|Rubber Plantation In Isaan|
|Tapped Rubber Tree In Malaysia|
|Malaysian Latex Gathering Station|
When Duang and I visited Luang Namtha Province in the Lao People's Democratic Republic, we saw huge fires on our way to the market in Muang Sing. I thought that the fires were associated with Hill Tribe people's "slash and burn" technique of agriculture. We questioned our driver and he informed us that the mountain sides were being cleared by large Chinese companies in order to create rubber plantations. Later in the day I noticed many areas of skinny tall trees aligned in perfect straight rows covering the hills. Later when we flew out of Luang Namtha to return to Vientiane, I was shocked at the number of hill sides denuded of native rain forest and supplanted by immature rubber plantations. Laos offers cheap land as well as cheap labor for Chinese companies. The profits of Chinese international trade are now being used to exploit the natural resources of Laos.
In Isaan, the rubber plantations are not large enterprises. Just as with rice production, rubber cultivation consists of small family owned plots. Like all cultivation, rubber production is a large gamble. Unlike rice, you can not eat your harvest or consume what you are unable or unwilling to sell. It takes around seven years from planting the trees before you can commence to harvest the latex from the trees, seven years of fertilizing, weeding the plantation, and pruning the trees. Seven years of carrying the costs of the land, preparing the land, the costs of the trees and the costs of planting the trees without a return on your investment is an additional financial burden as well as worry. Once the trees mature, they can be harvested for latex for about 25 years with older trees being more productive.
|Tapped Rubber Trees In An Isaan Plantation|
|Tapped Rubber Tree in Thailand|
The trees are tapped in the early morning when the internal pressure is the highest. This was confirmed by the rice farmers that we talked with near the rubber plantation in Isaan. They told us that the trees were tapped at night. Working at night helped to explain why we say several huts scattered about the rubber plantation. The huts were obvious locations for the workers to sleep or rest before and after work for the tappers. Once the tree is tapped, latex will ooze out for four hours when the latex coagulates in the tubes blocking off flow. When the flow stops the workers collect the latex from the collection cups. The tree is given a rest of a day or two and then tapped once again. The repetitive tapping of a tree uses up about 1 inch (25 cm) of bark a year. On older trees you can see a wide scar along the face of the tree where the bark has been cut and healed over many years.

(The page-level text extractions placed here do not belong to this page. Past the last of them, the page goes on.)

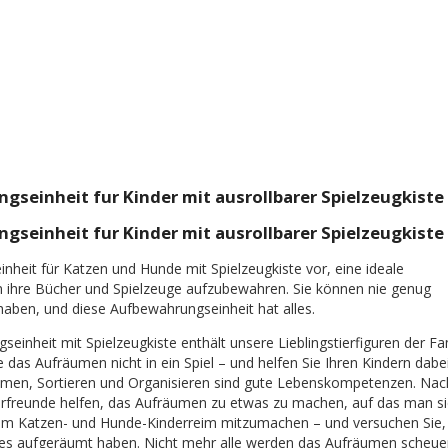
einheit fur Kinder mit ausrollbarer Spielzeugkiste
einheit fur Kinder mit ausrollbarer Spielzeugkiste
nheit für Katzen und Hunde mit Spielzeugkiste vor, eine ideale
 ihre Bücher und Spielzeuge aufzubewahren. Sie können nie genug
aben, und diese Aufbewahrungseinheit hat alles.
nheit mit Spielzeugkiste enthält unsere Lieblingstierfiguren der Fa
as Aufräumen nicht in ein Spiel – und helfen Sie Ihren Kindern dabei
äumen, Sortieren und Organisieren sind gute Lebenskompetenzen. Nac
Tierfreunde helfen, das Aufräumen zu etwas zu machen, auf das man s
nem Katzen- und Hunde-Kinderreim mitzumachen – und versuchen Sie,
les aufgeräumt haben. Nicht mehr alle werden das Aufräumen scheue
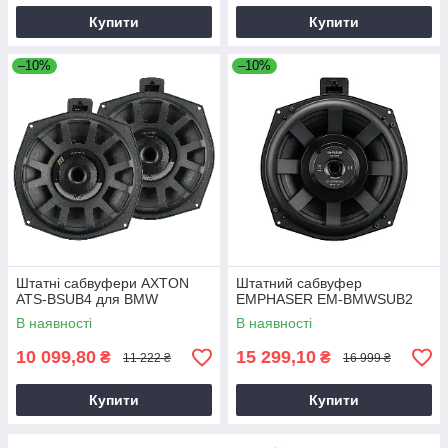
Купити
Купити
–10%
–10%
Штатні сабвуфери AXTON
Штатний сабвуфер
ATS-BSUB4 для BMW
EMPHASER EM-BMWSUB2
В наявності
В наявності
10 099,80
15 299,10
₴
₴
11 222 ₴
16 999 ₴
Купити
Купити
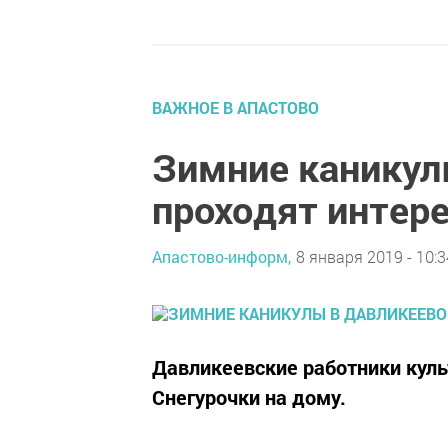
ВАЖНОЕ В АПАСТОВО
Зимние каникул
проходят интер
Апастово-информ,
8 января 2019 - 10:3
Давликеевские работники кул
Снегурочки на дому.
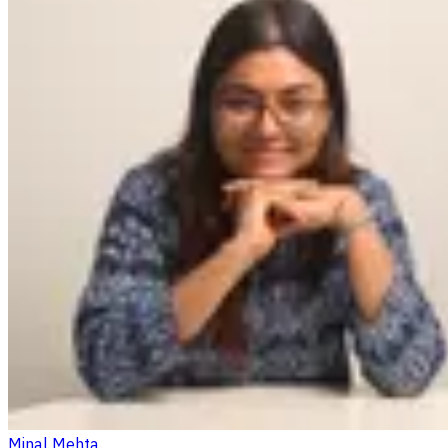
Minal Mehta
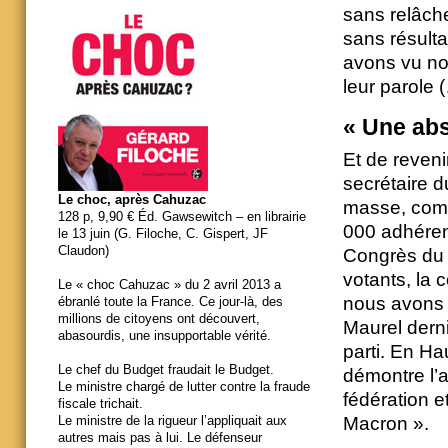
sans relâch
sans résulta
avons vu no
leur parole 
« Une ab
Et de reveni
secrétaire d
Le choc, après Cahuzac
masse, comme
128 p, 9,90 € Éd. Gawsewitch – en librairie
000 adhérent
le 13 juin (G. Filoche, C. Gispert, JF
Claudon)
Congrès du Pa
votants, la c
Le « choc Cahuzac » du 2 avril 2013 a
nous avons 
ébranlé toute la France. Ce jour-là, des
millions de citoyens ont découvert,
Maurel derni
abasourdis, une insupportable vérité.
parti. En Ha
Le chef du Budget fraudait le Budget.
démontre l’a
Le ministre chargé de lutter contre la fraude
fédération e
fiscale trichait.
Macron ».
Le ministre de la rigueur l’appliquait aux
autres mais pas à lui. Le défenseur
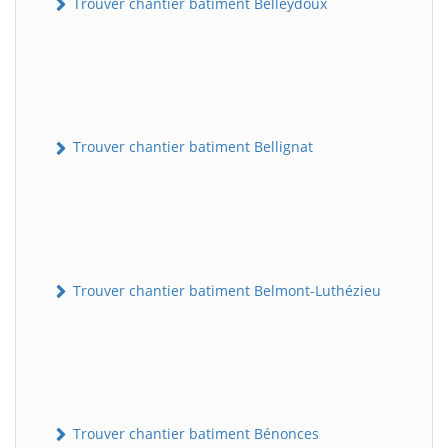
Trouver chantier batiment Belleydoux
Trouver chantier batiment Bellignat
Trouver chantier batiment Belmont-Luthézieu
Trouver chantier batiment Bénonces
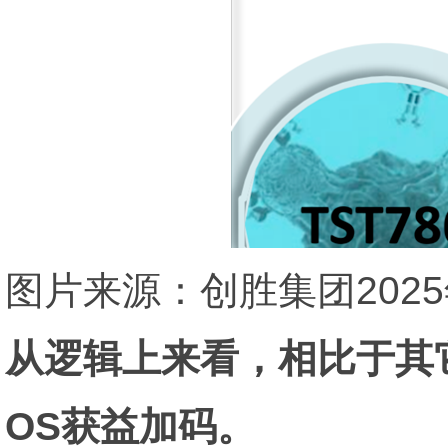
图片来源：创胜集团202
从逻辑上来看，相比于其它
OS获益加码。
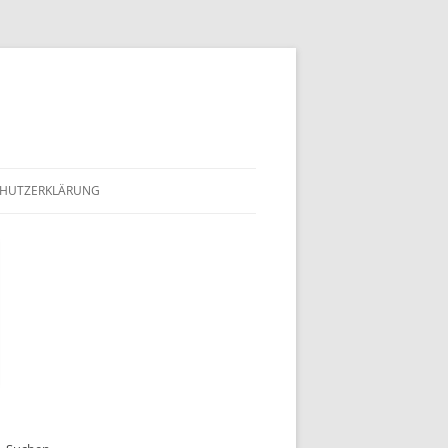
HUTZERKLÄRUNG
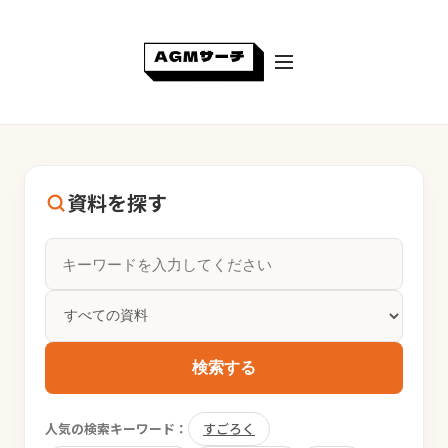
資料を探す
検索する
人気の検索キーワード：
すごろく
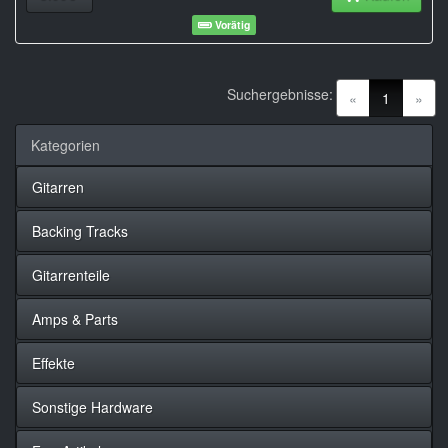
Vorätig
Suchergebnisse:
(current)
«
1
»
Kategorien
Gitarren
Backing Tracks
Gitarrenteile
Amps & Parts
Effekte
Sonstige Hardware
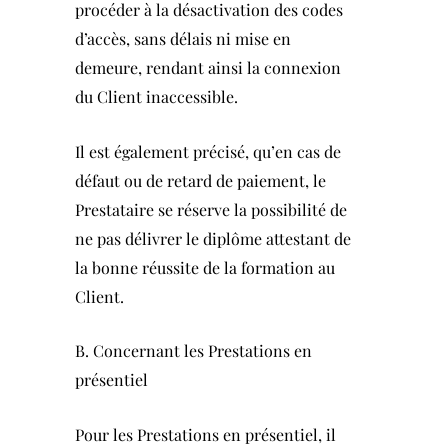
procéder à la désactivation des codes
d’accès, sans délais ni mise en
demeure, rendant ainsi la connexion
du Client inaccessible.
Il est également précisé, qu’en cas de
défaut ou de retard de paiement, le
Prestataire se réserve la possibilité de
ne pas délivrer le diplôme attestant de
la bonne réussite de la formation au
Client.
B. Concernant les Prestations en
présentiel
Pour les Prestations en présentiel, il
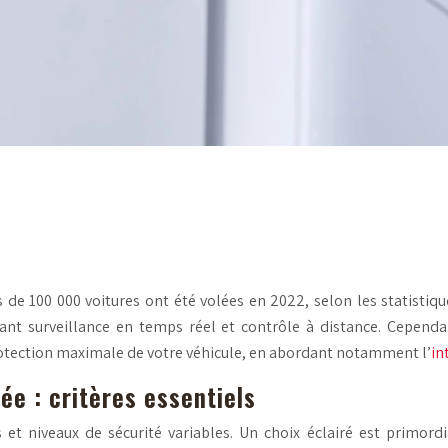
 de 100 000 voitures ont été volées en 2022, selon les statistiqu
ant surveillance en temps réel et contrôle à distance. Cependant
protection maximale de votre véhicule, en abordant notamment l’
in
ée : critères essentiels
t niveaux de sécurité variables. Un choix éclairé est primordia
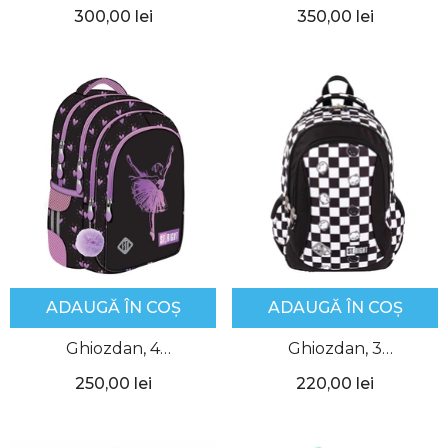
15.6'', Gabol
Proffesional, 15.6”, Gabol
300,00 lei
350,00 lei
ADAUGĂ ÎN COȘ
ADAUGĂ ÎN COȘ
Ghiozdan, 4
Ghiozdan, 3
Compartimente,
Compartimente, Chess
250,00 lei
220,00 lei
Ballerina, BP58, St.Right
Cats, BP26, St.Right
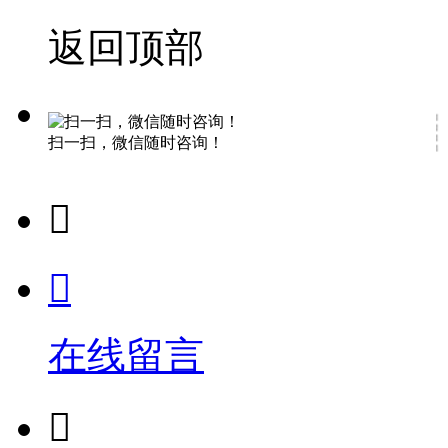
返回顶部
扫一扫，微信随时咨询！


在线留言

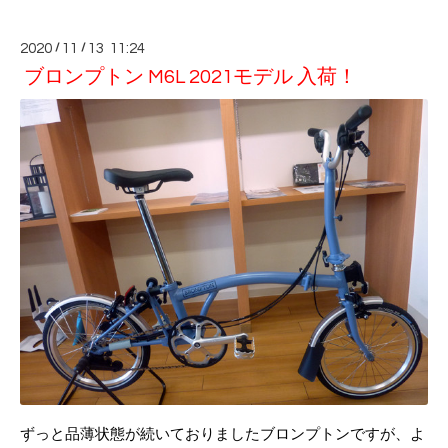
2020
/
11
/
13 11:24
ブロンプトン M6L 2021モデル 入荷！
ずっと品薄状態が続いておりましたブロンプトンですが、よ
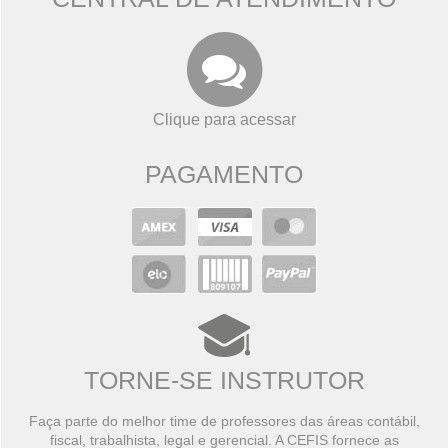
Clique para acessar
PAGAMENTO
TORNE-SE INSTRUTOR
Faça parte do melhor time de professores das áreas contábil,
fiscal, trabalhista, legal e gerencial. A CEFIS fornece as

The rubber plantation that we explored in Thailand was vacant for the most part. On one side of the road the trees had been tapped and were collecting latex. On the other side of the road, the latex collection cups had been placed in a vertical "storage" position rather than the horizontal "collection" orientation. The trees across the road had not been tapped recently and appeared to be in a "resting" state or perhaps the costs of harvesting the latex was not economically justified due to fluctuating market prices.
When I first got out of the truck I was somewhat challenged by a couple of field dogs from down the road. They walked up to within 30 meters of me barking as if to let me know they were around rather ti threaten me. I ignored them and shortly they returned to where they had come. A while later, while I was relieving myself, I heard the anxious sounds of things headed my way. I was relieved to determine to see that the things headed my way were not ghosts (phii) or any other creature to fear but just a small herd of cattle. Four cows and two calves quickly passed by me, crossed the road, and disappeared into the rubber plantation on the other side. A little while later, an old and bent over cattle herder approached from the direction the cattle had come from. The cows were no longer in sight, so I pointed in the direction that they had disappeared and told him in Thai "cows". he acknowledged my assistance and shuffled off in search of his free ranch herd.